<89>「時間はどこ」

 時間というのは現在だけに関わりのあるものではないか、1秒前の自分が既に過去のものとなる、という考えを疑いもなく容れてきてしまったが、流れ、変化するという事実と、同一平面上(球面上か?)に在り続けるということを一緒に考えるのが難しい。変化の痕跡が、記憶だけでなく全て物理的に残っていて、だんだんだんだん積み重ねによって大きくなっていくような生き物として存在出来ていたとしたなら、まだそのふたつを同じにして考えることも容易かったのだろうが、残念ながら、流れるものは記憶に残りこそすれ(残らないものもあるだろうが)、痕跡が無くなってしまうものも多い。それで、過去という概念があると非常に便利だし、ただの妄想とも思われない、確からしい記憶、物理的な痕跡を元に立ち上がる過去というもの、しかしそれは確からしいし、その経験を通ったことが本当でも、描出能力、記憶に留められる、まるでシャッターを押したようにあるいは映像を撮ったように留められる記憶力を土台にした描出能力にほかならないのであって、それは現実物ではあり得ない(経験がではなく過去が)。ひょっとすると現在、只今ということを想定していることが間違いの始まりなのかもしれなくて、つまり、

「今の今」

という言葉を置くと、そこが中心点になり、それより1秒前ならば過去、1秒でも先なら未来というように、その線が中心点からそれぞれ左右反対方向にぐんぐん伸びていって・・・ということがどうしてもイメージされる。しかし現在というような中心点は置けないのではないか、何故なら現在しかないからだ(すると、現在という観念がまさしく点と結びついているのならば、現在などというものは存在することが出来ないということになる)。中心というのは同時に中心でないものがなければ決まらないのではないだろうか。100m走を行うとする、スタートして10m地点に達したものとする、その瞬間に、0m地点のところにいた、過去の私というものが構成される、それは変ではないかということ、ただ動きがあっただけではないか。

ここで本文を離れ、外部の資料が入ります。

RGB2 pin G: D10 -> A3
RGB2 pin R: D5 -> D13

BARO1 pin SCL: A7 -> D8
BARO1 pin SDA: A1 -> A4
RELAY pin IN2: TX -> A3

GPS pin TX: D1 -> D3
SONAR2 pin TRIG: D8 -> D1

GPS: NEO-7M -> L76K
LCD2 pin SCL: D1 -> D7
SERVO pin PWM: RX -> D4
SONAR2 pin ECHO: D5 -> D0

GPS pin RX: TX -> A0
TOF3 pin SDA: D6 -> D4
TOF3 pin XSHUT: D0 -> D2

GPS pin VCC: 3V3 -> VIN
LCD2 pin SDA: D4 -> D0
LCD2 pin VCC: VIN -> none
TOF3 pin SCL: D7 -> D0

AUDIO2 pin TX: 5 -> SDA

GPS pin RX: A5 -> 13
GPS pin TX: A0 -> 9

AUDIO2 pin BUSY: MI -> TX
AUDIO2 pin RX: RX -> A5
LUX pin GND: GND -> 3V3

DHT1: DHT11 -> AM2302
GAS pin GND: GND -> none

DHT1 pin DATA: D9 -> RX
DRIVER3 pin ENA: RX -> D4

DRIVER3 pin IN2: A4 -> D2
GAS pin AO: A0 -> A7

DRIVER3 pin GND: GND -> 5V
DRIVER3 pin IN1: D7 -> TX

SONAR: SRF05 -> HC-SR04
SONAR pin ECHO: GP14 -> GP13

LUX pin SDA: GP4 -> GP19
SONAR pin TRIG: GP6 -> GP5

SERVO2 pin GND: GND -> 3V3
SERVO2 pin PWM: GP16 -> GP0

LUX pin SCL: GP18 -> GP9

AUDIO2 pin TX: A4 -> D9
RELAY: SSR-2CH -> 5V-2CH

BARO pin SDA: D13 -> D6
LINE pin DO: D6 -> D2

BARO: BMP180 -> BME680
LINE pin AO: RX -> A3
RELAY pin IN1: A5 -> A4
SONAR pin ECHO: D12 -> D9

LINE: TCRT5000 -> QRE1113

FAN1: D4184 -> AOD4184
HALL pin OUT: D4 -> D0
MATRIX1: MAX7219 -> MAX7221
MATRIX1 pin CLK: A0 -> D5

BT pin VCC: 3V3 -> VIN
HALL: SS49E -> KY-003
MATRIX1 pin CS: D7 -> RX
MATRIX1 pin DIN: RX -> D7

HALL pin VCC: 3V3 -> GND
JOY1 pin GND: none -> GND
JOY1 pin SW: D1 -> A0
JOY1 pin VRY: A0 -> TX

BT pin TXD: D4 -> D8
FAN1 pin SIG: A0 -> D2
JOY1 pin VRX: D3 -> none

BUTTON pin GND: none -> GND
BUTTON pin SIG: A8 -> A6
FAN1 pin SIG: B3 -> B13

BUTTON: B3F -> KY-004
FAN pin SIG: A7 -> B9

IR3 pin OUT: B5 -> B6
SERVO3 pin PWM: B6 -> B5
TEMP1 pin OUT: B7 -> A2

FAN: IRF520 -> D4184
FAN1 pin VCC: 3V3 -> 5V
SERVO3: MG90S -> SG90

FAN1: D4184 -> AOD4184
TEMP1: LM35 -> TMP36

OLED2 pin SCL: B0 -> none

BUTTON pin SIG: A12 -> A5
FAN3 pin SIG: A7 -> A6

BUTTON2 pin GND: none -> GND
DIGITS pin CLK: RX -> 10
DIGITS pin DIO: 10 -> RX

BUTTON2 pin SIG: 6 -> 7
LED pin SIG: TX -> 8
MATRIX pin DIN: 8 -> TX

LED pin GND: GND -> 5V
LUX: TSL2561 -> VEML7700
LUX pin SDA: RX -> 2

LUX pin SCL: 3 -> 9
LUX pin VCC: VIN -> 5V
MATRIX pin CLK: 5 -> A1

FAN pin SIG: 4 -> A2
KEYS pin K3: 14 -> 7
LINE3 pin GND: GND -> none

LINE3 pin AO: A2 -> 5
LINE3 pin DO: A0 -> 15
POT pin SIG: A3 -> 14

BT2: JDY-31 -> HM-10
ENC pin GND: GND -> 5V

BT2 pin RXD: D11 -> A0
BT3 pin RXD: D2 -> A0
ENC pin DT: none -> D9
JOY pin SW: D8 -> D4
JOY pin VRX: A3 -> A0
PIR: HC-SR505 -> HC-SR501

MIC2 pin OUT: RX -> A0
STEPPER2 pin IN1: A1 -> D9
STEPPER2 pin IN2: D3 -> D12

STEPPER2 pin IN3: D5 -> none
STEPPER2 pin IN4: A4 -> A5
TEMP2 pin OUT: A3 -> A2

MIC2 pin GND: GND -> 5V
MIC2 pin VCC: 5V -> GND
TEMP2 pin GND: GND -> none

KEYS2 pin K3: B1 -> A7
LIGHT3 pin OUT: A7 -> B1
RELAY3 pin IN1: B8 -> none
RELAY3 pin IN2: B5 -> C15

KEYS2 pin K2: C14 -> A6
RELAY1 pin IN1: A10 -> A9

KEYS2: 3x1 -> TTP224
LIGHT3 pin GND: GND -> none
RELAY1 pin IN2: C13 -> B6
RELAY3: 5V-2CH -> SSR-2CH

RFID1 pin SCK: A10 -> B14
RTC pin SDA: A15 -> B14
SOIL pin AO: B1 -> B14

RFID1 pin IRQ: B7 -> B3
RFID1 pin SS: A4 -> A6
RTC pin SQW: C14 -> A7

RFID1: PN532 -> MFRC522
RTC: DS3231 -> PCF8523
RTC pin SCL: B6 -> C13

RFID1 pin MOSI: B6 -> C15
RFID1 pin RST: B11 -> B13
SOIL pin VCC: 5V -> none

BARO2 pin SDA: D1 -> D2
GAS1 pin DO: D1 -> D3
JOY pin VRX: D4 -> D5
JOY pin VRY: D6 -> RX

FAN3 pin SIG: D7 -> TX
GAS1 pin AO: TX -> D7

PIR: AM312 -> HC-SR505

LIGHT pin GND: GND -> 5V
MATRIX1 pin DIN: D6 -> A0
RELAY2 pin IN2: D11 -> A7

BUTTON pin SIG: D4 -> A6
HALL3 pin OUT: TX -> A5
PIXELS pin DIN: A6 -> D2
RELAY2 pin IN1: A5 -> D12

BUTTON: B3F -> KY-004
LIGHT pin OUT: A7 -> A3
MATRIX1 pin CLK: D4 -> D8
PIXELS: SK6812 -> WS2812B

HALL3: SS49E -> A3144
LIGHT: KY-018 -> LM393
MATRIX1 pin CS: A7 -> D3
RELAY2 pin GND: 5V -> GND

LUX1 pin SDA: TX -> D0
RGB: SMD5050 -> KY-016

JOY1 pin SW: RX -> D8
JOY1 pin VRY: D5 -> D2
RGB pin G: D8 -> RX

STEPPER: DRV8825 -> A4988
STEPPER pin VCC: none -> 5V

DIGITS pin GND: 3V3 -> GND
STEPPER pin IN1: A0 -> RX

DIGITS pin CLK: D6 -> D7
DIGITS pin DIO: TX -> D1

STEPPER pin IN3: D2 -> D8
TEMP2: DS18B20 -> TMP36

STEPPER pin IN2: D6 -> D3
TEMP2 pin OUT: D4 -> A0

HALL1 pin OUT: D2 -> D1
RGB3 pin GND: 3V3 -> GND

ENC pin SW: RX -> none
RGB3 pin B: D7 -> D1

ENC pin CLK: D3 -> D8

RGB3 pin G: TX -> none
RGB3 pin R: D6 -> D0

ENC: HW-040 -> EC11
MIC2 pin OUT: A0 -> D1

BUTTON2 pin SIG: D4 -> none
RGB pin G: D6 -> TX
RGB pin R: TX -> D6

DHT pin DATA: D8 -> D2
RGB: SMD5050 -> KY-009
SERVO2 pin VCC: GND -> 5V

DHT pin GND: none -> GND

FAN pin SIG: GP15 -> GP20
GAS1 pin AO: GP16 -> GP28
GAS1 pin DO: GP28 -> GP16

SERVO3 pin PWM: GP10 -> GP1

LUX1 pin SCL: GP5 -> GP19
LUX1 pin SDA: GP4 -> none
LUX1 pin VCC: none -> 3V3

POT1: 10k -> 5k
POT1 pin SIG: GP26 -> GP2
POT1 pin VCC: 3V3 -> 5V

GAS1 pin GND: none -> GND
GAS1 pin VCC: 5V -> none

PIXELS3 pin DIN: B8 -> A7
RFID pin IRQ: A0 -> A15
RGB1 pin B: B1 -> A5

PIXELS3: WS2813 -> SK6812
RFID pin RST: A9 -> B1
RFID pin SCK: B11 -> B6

 時間というのが、1分や1秒ではなくて、明暗や寒暖差などで思い出されるということを考えていると、時間というのは濃淡なんだと思えてきたが、場所は同一で(つまり過去という平面、現在という平面、未来という平面があって、ズレるように違う平面に移動しているのではなく)、状態は変化しているという現実に、時間を見たのがそもそも描出だったのではないか。変化するということに、時間はぴったりくっついてしまった(ように見える)、しかし、もしかしたら、変化するということと、時間が経つということは、関わり合いのないことかもしれない。あるいは時間というのは、過去ー現在ー未来という線で表されるものではなく、色の変化なのだと考えてみれば少しは調和してくるのかもしれない。時間の話をしていて、どうも時間というのはないような気がするという体たらくになってしまったが、そんなことはよくて、流れる、変化はするが、他の平面に移る訳ではなく、それは同一の場で起きているという(そうでなければ家に帰ってこれない)、現実はどうもそうであるように見えるのだが、理屈でいくと、特に過去を導入するとよく分からなくなるようなことを、続けて考えてみるより仕方がない。苦肉の策としての過去、その他の策はないだろうか、というのも、10m地点に現在の私が在り、ということはその関係からして「過去の私」が0m地点にいたのだと考えていくのは、それに頼ってきたにせよどうもあまりにお粗末な気がするからなのだ。